▸ Directions
Reproduce the data word for word, from its first line through the line containing "family: Passerellidae", with that line included.

------------------------

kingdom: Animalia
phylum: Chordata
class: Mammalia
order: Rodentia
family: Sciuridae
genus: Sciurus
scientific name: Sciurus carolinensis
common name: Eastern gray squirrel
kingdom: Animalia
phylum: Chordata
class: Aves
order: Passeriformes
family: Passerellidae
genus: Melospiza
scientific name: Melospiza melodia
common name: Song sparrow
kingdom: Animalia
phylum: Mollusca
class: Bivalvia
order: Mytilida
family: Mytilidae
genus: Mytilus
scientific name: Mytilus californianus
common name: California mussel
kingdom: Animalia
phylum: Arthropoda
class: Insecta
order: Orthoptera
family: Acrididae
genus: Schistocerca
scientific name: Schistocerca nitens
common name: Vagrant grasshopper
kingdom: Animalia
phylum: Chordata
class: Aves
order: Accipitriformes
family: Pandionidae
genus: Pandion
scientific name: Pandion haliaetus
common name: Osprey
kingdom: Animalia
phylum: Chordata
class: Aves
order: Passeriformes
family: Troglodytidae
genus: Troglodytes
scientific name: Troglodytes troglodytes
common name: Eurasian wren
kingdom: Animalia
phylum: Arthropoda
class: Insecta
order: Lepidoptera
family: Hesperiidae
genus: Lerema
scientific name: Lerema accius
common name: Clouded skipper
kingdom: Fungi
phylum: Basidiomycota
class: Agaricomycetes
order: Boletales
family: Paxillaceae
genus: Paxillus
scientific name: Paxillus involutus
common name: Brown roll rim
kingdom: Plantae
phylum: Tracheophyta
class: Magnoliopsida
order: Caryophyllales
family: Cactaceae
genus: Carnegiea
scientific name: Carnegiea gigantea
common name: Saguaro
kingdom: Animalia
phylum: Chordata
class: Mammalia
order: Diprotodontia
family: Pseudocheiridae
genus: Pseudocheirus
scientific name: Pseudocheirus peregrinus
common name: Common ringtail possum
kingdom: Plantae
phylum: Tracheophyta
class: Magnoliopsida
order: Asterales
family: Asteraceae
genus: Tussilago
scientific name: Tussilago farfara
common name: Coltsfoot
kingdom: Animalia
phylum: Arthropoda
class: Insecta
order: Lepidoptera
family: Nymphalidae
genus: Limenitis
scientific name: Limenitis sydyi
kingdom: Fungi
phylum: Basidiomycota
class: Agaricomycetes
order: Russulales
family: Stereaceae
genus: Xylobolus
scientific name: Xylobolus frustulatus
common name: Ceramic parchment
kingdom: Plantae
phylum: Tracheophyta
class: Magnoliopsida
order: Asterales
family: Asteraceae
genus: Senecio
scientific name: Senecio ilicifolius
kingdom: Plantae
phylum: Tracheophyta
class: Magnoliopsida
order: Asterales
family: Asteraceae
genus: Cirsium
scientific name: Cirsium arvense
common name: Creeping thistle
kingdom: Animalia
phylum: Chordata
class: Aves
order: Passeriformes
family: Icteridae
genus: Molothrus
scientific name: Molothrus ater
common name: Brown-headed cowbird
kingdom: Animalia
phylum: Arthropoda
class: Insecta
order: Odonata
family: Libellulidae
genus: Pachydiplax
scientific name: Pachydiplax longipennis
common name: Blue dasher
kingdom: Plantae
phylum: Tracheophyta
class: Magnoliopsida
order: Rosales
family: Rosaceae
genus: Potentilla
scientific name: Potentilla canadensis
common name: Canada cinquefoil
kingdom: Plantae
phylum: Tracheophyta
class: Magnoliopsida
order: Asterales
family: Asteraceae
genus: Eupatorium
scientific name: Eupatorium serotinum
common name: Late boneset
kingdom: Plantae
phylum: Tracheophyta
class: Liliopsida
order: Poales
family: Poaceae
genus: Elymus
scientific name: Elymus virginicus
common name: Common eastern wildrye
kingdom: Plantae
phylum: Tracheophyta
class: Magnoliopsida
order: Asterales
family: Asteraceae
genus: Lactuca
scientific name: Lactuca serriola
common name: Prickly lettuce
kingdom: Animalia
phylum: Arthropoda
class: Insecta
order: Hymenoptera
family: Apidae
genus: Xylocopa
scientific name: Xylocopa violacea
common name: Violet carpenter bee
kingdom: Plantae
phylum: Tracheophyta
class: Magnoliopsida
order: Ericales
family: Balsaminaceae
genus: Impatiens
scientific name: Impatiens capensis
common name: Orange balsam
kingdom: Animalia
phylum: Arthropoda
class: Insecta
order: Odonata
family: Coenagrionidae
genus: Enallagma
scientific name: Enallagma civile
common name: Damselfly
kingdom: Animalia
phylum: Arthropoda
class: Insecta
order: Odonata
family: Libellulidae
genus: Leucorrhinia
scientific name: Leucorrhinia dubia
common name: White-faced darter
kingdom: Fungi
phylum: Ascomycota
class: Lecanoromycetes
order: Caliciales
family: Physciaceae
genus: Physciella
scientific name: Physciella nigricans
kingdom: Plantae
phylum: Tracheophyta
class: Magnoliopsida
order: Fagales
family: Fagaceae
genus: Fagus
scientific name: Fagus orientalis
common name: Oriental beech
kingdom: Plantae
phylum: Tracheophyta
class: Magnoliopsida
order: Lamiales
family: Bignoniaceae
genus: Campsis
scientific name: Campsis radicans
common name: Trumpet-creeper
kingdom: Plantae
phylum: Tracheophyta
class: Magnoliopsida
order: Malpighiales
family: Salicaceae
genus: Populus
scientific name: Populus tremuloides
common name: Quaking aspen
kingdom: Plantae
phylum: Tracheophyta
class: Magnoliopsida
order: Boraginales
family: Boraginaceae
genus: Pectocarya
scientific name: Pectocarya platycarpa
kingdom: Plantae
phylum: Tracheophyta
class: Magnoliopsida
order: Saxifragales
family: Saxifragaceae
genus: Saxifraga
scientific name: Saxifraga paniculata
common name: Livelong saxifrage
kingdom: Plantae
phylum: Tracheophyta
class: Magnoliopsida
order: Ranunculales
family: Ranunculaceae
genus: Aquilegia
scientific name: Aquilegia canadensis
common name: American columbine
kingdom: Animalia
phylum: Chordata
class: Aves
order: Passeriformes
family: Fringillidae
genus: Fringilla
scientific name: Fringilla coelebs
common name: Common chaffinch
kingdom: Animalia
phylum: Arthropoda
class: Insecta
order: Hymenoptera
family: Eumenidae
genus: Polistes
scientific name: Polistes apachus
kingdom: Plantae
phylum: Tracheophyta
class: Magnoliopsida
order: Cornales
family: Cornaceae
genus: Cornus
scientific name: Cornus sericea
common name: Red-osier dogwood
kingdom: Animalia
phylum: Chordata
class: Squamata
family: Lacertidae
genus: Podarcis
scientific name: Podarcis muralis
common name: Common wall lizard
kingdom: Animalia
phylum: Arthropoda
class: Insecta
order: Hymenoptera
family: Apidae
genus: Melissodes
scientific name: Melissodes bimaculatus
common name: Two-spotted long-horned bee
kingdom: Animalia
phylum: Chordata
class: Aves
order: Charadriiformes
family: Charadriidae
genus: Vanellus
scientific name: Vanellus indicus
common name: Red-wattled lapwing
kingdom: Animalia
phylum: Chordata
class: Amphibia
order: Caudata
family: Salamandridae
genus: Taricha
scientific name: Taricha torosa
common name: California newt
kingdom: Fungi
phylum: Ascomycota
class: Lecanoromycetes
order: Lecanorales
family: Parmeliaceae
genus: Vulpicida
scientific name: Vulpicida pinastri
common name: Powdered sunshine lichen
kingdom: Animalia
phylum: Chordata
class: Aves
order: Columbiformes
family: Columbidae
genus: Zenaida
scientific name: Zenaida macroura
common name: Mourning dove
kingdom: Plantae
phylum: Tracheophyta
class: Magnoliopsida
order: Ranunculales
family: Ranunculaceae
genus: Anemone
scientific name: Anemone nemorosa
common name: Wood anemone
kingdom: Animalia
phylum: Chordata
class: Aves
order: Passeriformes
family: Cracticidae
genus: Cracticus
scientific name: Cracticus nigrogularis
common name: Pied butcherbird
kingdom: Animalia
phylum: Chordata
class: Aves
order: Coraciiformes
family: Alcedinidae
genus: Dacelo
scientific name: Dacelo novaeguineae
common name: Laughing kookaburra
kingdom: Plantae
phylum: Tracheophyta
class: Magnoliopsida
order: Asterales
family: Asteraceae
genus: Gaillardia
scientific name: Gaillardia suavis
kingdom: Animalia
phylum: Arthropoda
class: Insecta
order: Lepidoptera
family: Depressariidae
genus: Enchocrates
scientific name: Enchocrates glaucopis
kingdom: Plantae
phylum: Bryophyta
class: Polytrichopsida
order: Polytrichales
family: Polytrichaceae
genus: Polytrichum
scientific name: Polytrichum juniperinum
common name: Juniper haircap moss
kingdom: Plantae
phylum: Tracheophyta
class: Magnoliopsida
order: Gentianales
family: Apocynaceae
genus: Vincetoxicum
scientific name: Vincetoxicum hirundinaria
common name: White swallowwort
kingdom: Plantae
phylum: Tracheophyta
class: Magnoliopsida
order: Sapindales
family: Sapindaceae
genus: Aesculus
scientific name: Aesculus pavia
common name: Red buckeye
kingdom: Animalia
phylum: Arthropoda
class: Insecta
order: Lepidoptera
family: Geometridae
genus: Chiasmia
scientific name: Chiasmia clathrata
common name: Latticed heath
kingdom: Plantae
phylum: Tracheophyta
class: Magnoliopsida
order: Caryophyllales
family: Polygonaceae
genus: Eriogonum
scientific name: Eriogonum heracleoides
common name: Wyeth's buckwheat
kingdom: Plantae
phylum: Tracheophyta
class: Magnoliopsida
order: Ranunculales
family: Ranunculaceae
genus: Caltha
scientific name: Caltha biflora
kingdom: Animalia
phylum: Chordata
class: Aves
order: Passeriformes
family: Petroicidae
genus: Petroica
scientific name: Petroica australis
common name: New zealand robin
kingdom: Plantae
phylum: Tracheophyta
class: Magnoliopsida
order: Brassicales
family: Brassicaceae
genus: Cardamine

------------------------

▸ Complete answer
kingdom: Animalia
phylum: Chordata
class: Mammalia
order: Rodentia
family: Sciuridae
genus: Sciurus
scientific name: Sciurus carolinensis
common name: Eastern gray squirrel
kingdom: Animalia
phylum: Chordata
class: Aves
order: Passeriformes
family: Passerellidae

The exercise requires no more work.